Conventionally, in the case where the mercury content is low, the emission intensity distribution of iron is highly unevenly described in Patent Document 1. However, due to the improvement of the ballast performance of the lighting apparatus and the like, It becomes possible.

From such a background, it is required to reduce the amount of mercury in the lamp and frequently use the input power in order to reduce the power consumption.

For example, when irradiating a workpiece, it is a lighting method in which the lamp is turned on with electric power at the time of normal lighting, and when electric power is lowered, the electric power is switched again. At this time, the standby time of the lamp to be actually used is, for example, within one minute.

However, when the mercury-reduced lamp is frequently switched on as described above, there is a problem that the illuminance is remarkably lowered in a short time.

As a result of intensive investigations by the inventors of the present invention, the following findings were obtained.

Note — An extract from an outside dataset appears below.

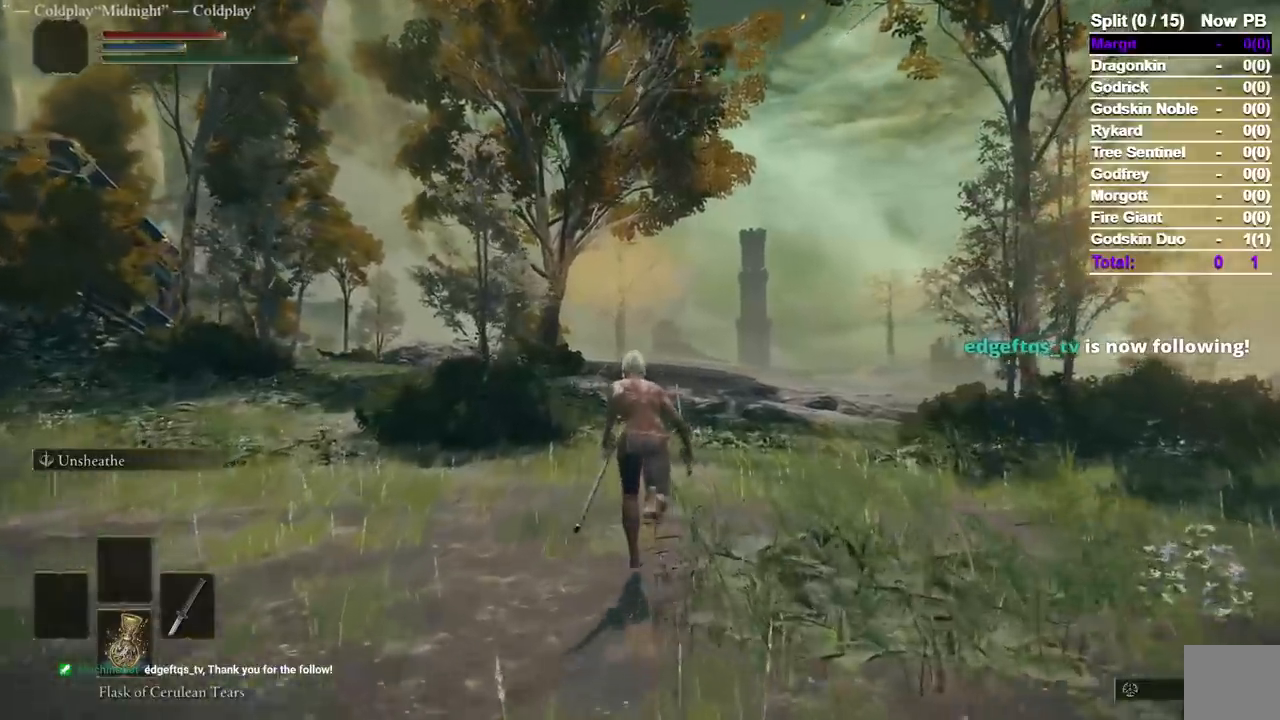
{"dt_ms": 500, "buttons": ["B"], "left_stick": "up", "right_stick": "center", "events": []}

The outermost surface of the quartz glass on the inner wall is cleaned with an aqueous solution of hydrogen fluoride on the inner wall portion of the lamp after the roughness has deteriorated in a short time, , The enclosed metal was contained in the region from the inner wall of the arc tube to a certain depth.

From this point of view, it was thought that the enclosed metal did not remain attached to the inner wall of the arc tube but was injected into the arc tube. This phenomenon is considered to occur when the current rapidly increases from standby to irradiation. The reason is presumed as follows.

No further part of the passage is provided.